# Vista: what is base.WIM ??



## luckyedboy66

the other day, i was stressing about how little HDD space I have left, so I started looking for things that i didnt need so i could delete them. the first place i started was the "temp" folder. In it, among other things, i found a massive(5.7gb) file called "base.wim". its format is not recognized by vista, so i couldnt open it.
*my question is: should i have not deleted base.wim ? *
i have not noticed any glitches, ect. my reasoning is/was that its a temporary file, so it shouldnt be a big deal. Am i right? its still in th recycle bin, so i can put it back. but if i dont need it, i would like to rid my cramped HDD of it. 
any insight would kick ass.


----------



## Impulse666

its likely a setup file that windows forgot to delete or the like. its ok to delete.


----------



## K3rupt

If you don't use hibernation, then turn it off to save yourself the 2GB that is allocated for hiberfil.sys.

Turn off system restore if it is on, Unless you think your going to need it.

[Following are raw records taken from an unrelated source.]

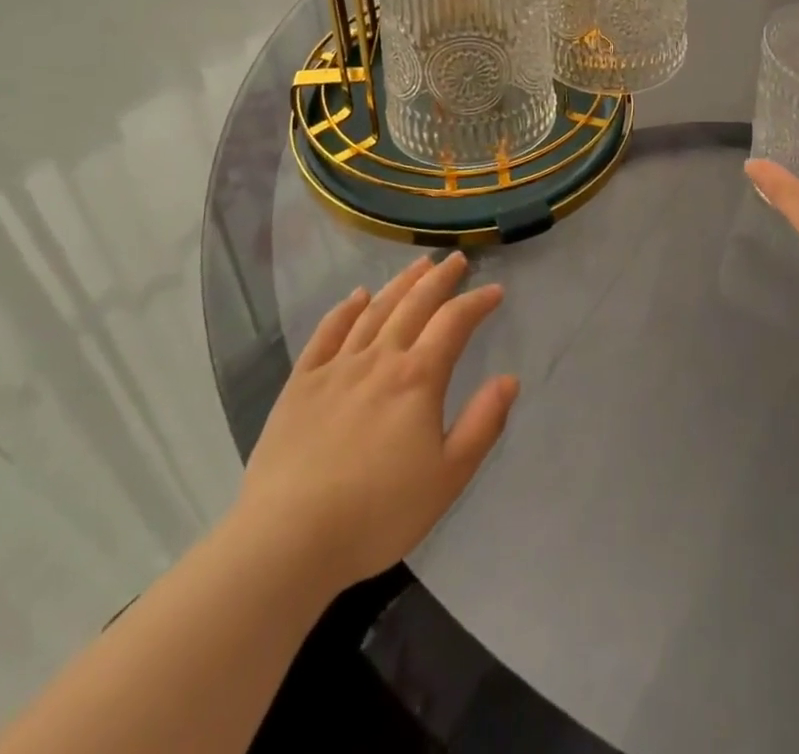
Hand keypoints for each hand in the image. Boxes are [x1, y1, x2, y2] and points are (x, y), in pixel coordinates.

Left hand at [234, 253, 518, 591]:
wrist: (288, 540)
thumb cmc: (378, 513)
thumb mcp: (448, 477)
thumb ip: (483, 424)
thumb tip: (509, 380)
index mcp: (418, 378)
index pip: (454, 323)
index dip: (477, 302)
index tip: (495, 290)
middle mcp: (380, 359)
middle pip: (414, 305)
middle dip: (439, 278)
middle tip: (455, 259)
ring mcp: (336, 368)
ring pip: (374, 311)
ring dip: (399, 284)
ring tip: (417, 264)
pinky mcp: (301, 384)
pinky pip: (326, 333)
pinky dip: (345, 310)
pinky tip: (356, 297)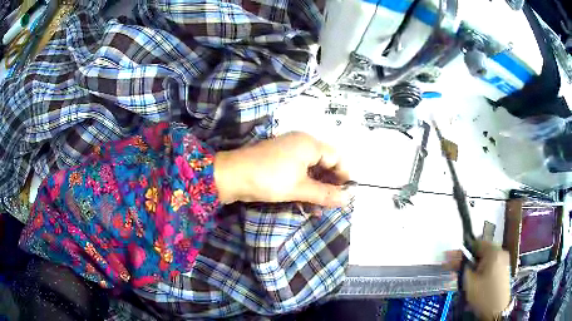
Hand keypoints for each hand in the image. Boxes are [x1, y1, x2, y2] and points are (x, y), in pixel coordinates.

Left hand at [214, 132, 350, 206]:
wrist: (231, 176)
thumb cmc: (269, 179)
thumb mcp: (299, 188)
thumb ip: (325, 194)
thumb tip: (348, 199)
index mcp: (309, 144)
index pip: (337, 157)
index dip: (343, 175)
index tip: (345, 194)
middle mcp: (301, 143)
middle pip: (325, 162)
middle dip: (330, 184)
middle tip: (332, 204)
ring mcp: (288, 151)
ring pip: (311, 169)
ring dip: (317, 188)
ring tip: (319, 208)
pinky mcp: (279, 161)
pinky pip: (298, 172)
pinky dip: (304, 186)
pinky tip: (306, 203)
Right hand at [444, 241, 510, 318]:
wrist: (497, 310)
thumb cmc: (483, 295)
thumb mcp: (469, 282)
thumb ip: (463, 267)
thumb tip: (457, 259)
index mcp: (493, 251)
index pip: (476, 243)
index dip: (462, 250)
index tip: (450, 257)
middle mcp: (500, 252)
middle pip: (481, 251)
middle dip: (467, 259)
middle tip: (453, 267)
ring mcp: (504, 260)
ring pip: (485, 259)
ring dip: (473, 265)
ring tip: (462, 275)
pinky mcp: (504, 269)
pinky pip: (490, 265)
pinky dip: (480, 269)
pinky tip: (473, 278)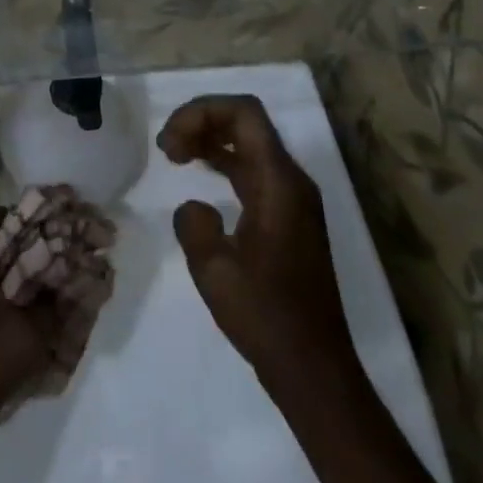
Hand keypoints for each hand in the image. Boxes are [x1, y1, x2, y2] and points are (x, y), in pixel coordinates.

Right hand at [158, 94, 352, 387]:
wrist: (314, 370)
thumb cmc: (266, 317)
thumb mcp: (213, 270)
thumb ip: (194, 223)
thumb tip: (195, 207)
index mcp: (279, 182)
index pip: (243, 113)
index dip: (201, 111)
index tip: (169, 143)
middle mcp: (291, 180)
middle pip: (245, 121)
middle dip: (201, 121)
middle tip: (167, 148)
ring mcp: (292, 198)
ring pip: (249, 143)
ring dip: (210, 138)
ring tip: (174, 154)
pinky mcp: (288, 217)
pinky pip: (252, 169)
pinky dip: (222, 161)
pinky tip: (199, 174)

Go ahead and delete the BASE.WIM file, if it's in the C:\temp directory then it's probably some setup file that Windows forgot to delete after install.

But i Bet i can Guess your Using a HP Laptop?

Or a Laptop At That?

Its a Very Common Problem with Vista Installed on Laptops.


----------



## wallpaperkilla

i got that base.wim too, but mine is 9.56 gigs.  i think i'm going to delete it


----------



## PC eye

Microsoft has a special installation cleanup tool available for 95 and NT akk the way through to Vista. You can download direct from  http://support.microsoft.com/kb/290301


----------